Fils de tisserand à l'aise, assez en tout cas pour lui donner une bonne instruction classique, il avait pris la mer vers 14 ans et bourlingué comme mousse un peu partout. Arrivé à Lisbonne en 1476, il se marie en 1479 avec une jeune noble et séjourne le plus souvent à Madère. Entre la capitale de la navigation et l'ile du cœur de l'Atlantique, il a appris comme nul autre à maîtriser l'océan, de l'Islande à la Guinée et peut-être même découvert lui-même ou entendu parler d'une terre vers l'ouest à l'occasion de son séjour de plus de sept ans au milieu de l'Océan (le secret de Colomb). En tout cas, il en gardera une capacité à lire et à décrire la nature tout à fait étonnante.
Il a cependant conçu à Lisbonne l'idée d'aller aux Indes par l'ouest. L'idée était dans l'air puisque le cosmographe de Nuremberg, Martin Behaim (l'auteur du premier globe terrestre connu, en 1492) l'a proposé, envoyé à Lisbonne par Hieronimus Munzer alors qu'ils ignoraient tout du premier voyage. Sur son globe, il place Cipango (le Japon) à la place du Mexique après avoir notablement sous-estimé les distances. Comme Colomb.

· · ·

[Consigne] Pouvez-vous reproduire fidèlement le passage du texte fourni compris entre « Fils de tisserand » et « à fait étonnante. », bornes incluses ? Les lignes de données forment un matériau indépendant du texte fourni.

[Contenu des données]
· · ·

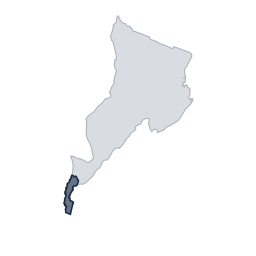 Logone-Et-Chari, Extrême-Nord, Cameroon shown in context, rotated 201°
{"feature_id": "32672807B53801841297301", "entity_name": "Logone-Et-Chari", "entity_type": "district", "adm_level": 2, "iso_a3": "CMR", "parent_name": "Cameroon", "parent_adm1": "Extrême-Nord", "projection": "equal_earth", "projection_center": [14.713, 12.015], "detail": "fine", "context": "in_parent", "style": "filled", "palette": "slate", "viewbox_px": 256, "rotation_deg": 201, "n_neighbors": 0, "source": "geoboundaries", "source_scale": "gbopen_adm2", "svg_char_len": 7115}
<svg xmlns="http://www.w3.org/2000/svg" viewBox="0 0 256 256"><g transform="rotate(201 128 128)"><path d="M77.7,174.3L78.1,172.9L81.0,166.4L82.8,156.1L83.6,153.6L84.4,152.0L88.6,146.5L90.2,144.7L92.4,142.7L94.0,138.6L94.5,138.2L95.2,137.9L98.8,134.4L99.1,135.1L99.4,135.9L99.6,136.3L100.8,136.6L102.4,136.5L103.3,136.3L103.8,135.6L104.3,133.7L104.6,133.3L104.9,133.2L106.7,134.6L109.5,138.3L110.2,139.0L110.5,139.7L111.2,143.2L111.5,144.0L112.1,144.4L113.2,144.1L114.4,143.5L115.4,142.7L116.4,141.5L117.1,140.5L117.4,139.7L117.5,136.9L117.8,136.3L121.5,132.3L121.4,131.9L120.8,130.8L120.3,129.5L120.8,128.2L121.4,127.2L123.6,123.9L123.7,121.4L125.4,117.6L126.4,112.6L126.5,111.6L128.7,106.0L131.1,105.5L132.0,104.7L133.0,103.4L133.7,102.1L134.0,100.9L134.3,98.5L134.7,95.8L135.0,93.5L135.7,91.3L136.8,90.2L138.9,89.3L139.2,88.9L139.5,87.4L139.8,82.6L140.2,80.5L142.1,78.1L142.9,74.3L143.7,70.4L145.8,65.7L148.4,61.0L149.5,59.7L150.5,59.1L151.7,59.0L152.4,58.7L155.2,56.4L156.3,55.6L157.1,54.7L157.3,54.0L157.4,53.0L157.2,50.6L157.6,48.8L157.9,46.0L158.0,43.9L157.9,43.1L157.4,41.9L156.6,40.5L155.2,39.7L153.4,39.5L152.4,39.0L152.0,36.5L151.9,35.0L150.6,26.8L153.0,26.8L155.9,27.8L156.6,28.5L156.9,31.3L158.0,32.9L159.8,34.2L160.9,36.9L161.3,41.0L162.3,43.5L162.6,43.9L164.0,48.5L164.1,50.6L163.9,52.1L164.5,53.9L163.6,56.9L163.4,58.8L163.3,61.4L163.8,66.1L164.6,69.7L165.6,72.6L166.5,74.8L168.2,77.3L169.9,79.6L171.5,81.0L170.0,81.8L167.1,81.9L165.5,81.5L164.7,81.4L163.9,81.7L160.8,82.2L157.6,82.0L154.7,81.4L153.0,81.5L151.6,82.9L150.5,85.0L149.5,86.6L149.8,88.4L150.6,89.4L152.1,91.6L153.4,93.8L154.1,95.2L156.8,98.4L159.4,101.2L160.6,102.2L161.1,102.4L162.5,104.0L164.5,106.7L166.2,110.9L168.8,119.2L169.3,119.9L170.2,120.4L170.3,121.2L170.2,122.6L169.9,123.6L167.9,128.0L166.2,129.7L165.7,130.7L165.0,133.2L163.4,138.2L162.7,138.9L161.1,142.3L159.8,146.5L159.5,147.2L159.0,147.7L157.1,148.8L156.5,149.3L155.5,150.6L155.4,151.5L155.8,152.7L156.4,153.6L157.3,153.6L157.9,154.6L157.9,161.1L157.4,162.1L157.4,162.6L157.2,163.7L157.2,165.0L157.3,165.5L157.7,165.9L158.2,166.8L158.5,168.8L159.1,175.9L159.4,177.0L159.9,177.8L161.5,179.4L163.2,181.4L163.8,182.7L164.1,184.9L164.7,186.5L164.7,187.1L164.5,187.3L163.4,187.5L163.8,188.7L164.6,190.9L169.0,197.5L173.2,203.3L174.2,203.8L174.9,203.9L175.2,204.3L175.6,205.1L177.0,207.2L177.3,208.5L177.0,209.7L177.3,211.5L177.5,212.2L177.4,212.8L177.6,215.0L178.0,217.0L178.6,218.6L178.5,219.8L177.7,220.5L177.2,221.5L177.1,223.1L177.3,224.9L178.0,227.1L178.0,228.4L177.0,229.2L175.9,227.7L174.6,226.7L172.8,225.0L170.9,224.3L168.5,224.2L167.4,224.4L165.6,223.0L165.1,222.8L164.3,223.4L163.7,223.4L163.0,223.2L161.6,223.2L161.5,222.2L161.3,222.0L159.8,222.1L159.3,221.3L159.1,221.4L158.6,221.1L157.4,219.9L156.1,220.7L153.5,220.6L140.3,220.6L140.0,219.4L139.4,218.9L138.2,218.8L134.7,219.0L132.0,218.9L130.2,218.4L128.0,218.2L125.2,218.4L122.4,218.4L117.4,218.1L114.6,218.1L114.6,218.8L114.5,219.3L114.3,220.5L96.5,220.5L95.0,219.6L94.6,219.1L94.4,218.1L94.1,218.0L94.4,213.8L95.0,210.3L95.2,207.1L96.1,204.2L95.6,201.3L95.1,200.1L92.4,196.0L93.7,194.5L92.0,194.7L91.7,193.2L90.9,191.4L91.4,191.1L91.8,190.1L93.3,190.4L93.3,189.9L92.0,188.4L92.1,187.6L92.7,186.8L92.4,186.4L91.5,187.3L90.8,187.3L90.3,186.7L89.9,186.6L90.2,187.8L89.7,188.8L89.2,189.2L88.3,189.1L87.7,188.8L87.5,188.3L86.8,187.8L85.0,187.0L83.5,186.1L83.2,183.7L82.7,182.6L82.4,181.4L82.3,180.0L82.5,177.9L82.1,177.6L81.7,177.5L81.0,177.6L80.4,177.4L79.7,176.3L79.1,175.8L79.5,178.0L79.0,178.6L77.9,178.4L77.5,177.6L77.4,177.0L77.9,174.4L77.7,174.3Z" fill="#d9dde1" stroke="#a8b0b8" stroke-width="1"/><path d="M159.7,64.3L160.1,63.3L160.6,63.2L161.6,63.6L162.5,64.1L163.6,63.5L163.6,63.3L163.5,63.2L163.6,62.8L163.5,62.5L163.5,62.4L163.4,62.2L163.5,62.0L163.5,61.9L163.4,61.9L163.4,61.6L163.4,61.4L163.4,61.1L163.2,61.1L163.3,61.0L163.4,60.8L163.4,60.7L163.4,60.4L163.4,60.2L163.3,59.9L163.4,59.7L163.4,59.4L163.5,59.3L163.4,59.3L163.3,59.1L163.3,58.7L163.3,58.4L163.3,58.1L163.5,58.0L163.6,57.9L163.5,57.7L163.6,57.4L163.6,57.2L163.8,57.0L163.8,56.9L163.7,56.4L163.7,56.2L163.8,56.0L163.8,55.8L163.9,55.6L164.0,55.5L164.1,55.2L164.2,54.9L164.3,54.9L164.3,54.7L164.7,54.4L164.8,53.9L164.8,53.6L164.7,53.5L164.6,53.4L164.3,53.2L164.2,53.2L164.3,52.9L164.2,52.7L164.1,52.3L164.0,52.2L164.0,51.8L163.9,51.7L163.9,51.4L163.9,51.2L163.8,50.9L163.8,50.6L164.0,50.5L164.3,50.5L164.2,50.2L164.0,49.9L164.3,49.8L164.4,49.7L164.5,49.4L164.4,49.3L164.2,49.1L164.2,48.9L164.1,48.7L164.0,48.4L163.9,48.2L163.9,48.3L163.9,48.5L163.7,48.5L163.6,48.4L163.5,47.9L163.5,47.7L163.5,47.4L163.7,47.2L163.7,46.8L163.6,46.5L163.6,46.4L163.8,46.3L164.0,46.2L164.0,45.9L163.9,45.8L163.7,45.7L163.5,45.4L163.4,45.4L163.5,45.3L163.7,45.0L163.6,44.7L163.4,44.6L163.4,44.2L163.3,43.9L163.0,43.8L162.9,43.8L162.8,44.1L162.7,44.1L162.3,44.1L162.2,43.9L161.6,43.1L161.5,42.9L161.7,42.7L161.6,42.2L161.7,41.9L161.6,41.6L161.7,41.0L161.6,40.4L161.7,40.1L161.7,39.9L161.7,39.1L161.6,38.7L161.4,38.3L161.4,38.0L161.3,37.7L161.2,37.6L161.1,37.8L160.9,37.7L161.0,37.2L161.0,36.9L161.0,36.7L161.0,36.4L161.0,36.1L161.0,35.8L160.8,35.5L160.8,35.2L160.7,34.8L160.7,34.7L160.2,34.7L159.9,34.7L159.8,34.1L159.7,33.9L159.7,33.7L159.4,33.8L159.4,34.1L159.2,34.2L159.0,33.8L159.2,33.5L159.3,33.3L159.2,33.1L158.8,33.1L158.5,33.1L158.4,33.0L158.1,32.7L157.9,32.8L157.9,32.6L158.0,32.4L158.0,32.2L157.9,32.2L157.7,32.6L157.4,32.4L157.4,32.1L157.2,32.1L157.0,31.9L157.0,31.7L157.2,31.2L157.2,30.6L157.1,30.3L157.1,30.2L157.3,30.1L157.2,29.9L157.2,29.7L157.0,29.4L157.1,29.2L156.9,28.9L156.8,28.7L156.2,27.7L155.8,26.8L150.9,26.8L151.1,28.2L151.1,28.3L151.2,28.5L151.3,29.9L151.4,30.1L151.4,30.5L151.5,31.2L151.7,32.5L151.8,33.0L152.0,35.1L152.1,35.7L152.1,36.0L152.2,36.4L152.3,36.6L152.4,36.8L152.3,37.0L152.2,37.3L152.1,37.5L152.1,37.8L152.3,37.9L152.4,38.0L152.2,38.3L152.1,38.5L152.3,38.7L152.4,39.0L152.6,39.2L152.7,39.3L153.1,39.3L153.3,39.3L153.5,39.3L153.6,39.6L153.6,39.4L153.8,39.5L154.1,39.3L154.4,39.4L154.6,39.4L154.8,39.5L155.1,39.4L155.3,39.5L155.4,39.4L155.5,39.4L155.6,39.5L155.8,39.5L156.0,39.6L156.2,39.8L156.3,39.8L156.3,40.0L156.6,40.1L156.7,40.3L156.6,40.5L156.9,40.8L157.0,40.9L157.0,41.1L157.1,41.4L157.1,41.5L157.3,41.8L157.6,41.9L157.6,42.0L157.8,42.3L157.7,42.4L157.9,42.5L158.0,42.6L158.2,42.4L158.3,42.5L158.4,42.3L158.5,42.5L158.7,42.9L158.7,43.0L158.4,43.4L158.4,43.5L158.3,43.9L158.2,44.1L158.2,44.4L158.3,44.6L158.3,44.8L158.1,44.9L158.0,45.0L157.9,45.3L158.0,45.5L158.3,46.2L158.3,46.3L158.4,46.5L158.3,46.8L158.2,47.0L158.2,47.4L158.2,47.5L157.9,47.8L157.8,48.1L157.7,48.2L157.7,48.3L157.8,48.3L157.7,48.6L157.8,49.0L157.7,49.2L157.7,49.4L157.8,49.7L157.8,49.8L157.6,50.0L157.4,50.2L157.3,50.4L157.1,50.5L157.0,50.8L157.2,51.1L157.3,51.2L157.6,51.4L157.7,51.6L157.9,51.8L158.1,51.9L158.1,52.1L158.2,52.5L158.3,52.7L158.3,52.8L158.2,53.2L158.2,53.6L158.2,53.9L158.1,54.1L157.9,54.4L157.3,54.6L156.5,55.1L155.9,55.2L155.7,55.3L155.6,55.8L155.5,56.0L155.3,56.2L155.2,56.2L155.3,57.3L155.1,58.4L155.1,59.3L155.4,60.9L155.6,61.5L156.1,61.4L158.6,63.9L159.7,64.3Z" fill="#64748b" stroke="#1e293b" stroke-width="1.5"/></g></svg>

· · ·

[Réponse complète]
Fils de tisserand à l'aise, assez en tout cas pour lui donner une bonne instruction classique, il avait pris la mer vers 14 ans et bourlingué comme mousse un peu partout. Arrivé à Lisbonne en 1476, il se marie en 1479 avec une jeune noble et séjourne le plus souvent à Madère. Entre la capitale de la navigation et l'ile du cœur de l'Atlantique, il a appris comme nul autre à maîtriser l'océan, de l'Islande à la Guinée et peut-être même découvert lui-même ou entendu parler d'une terre vers l'ouest à l'occasion de son séjour de plus de sept ans au milieu de l'Océan (le secret de Colomb). En tout cas, il en gardera une capacité à lire et à décrire la nature tout à fait étonnante.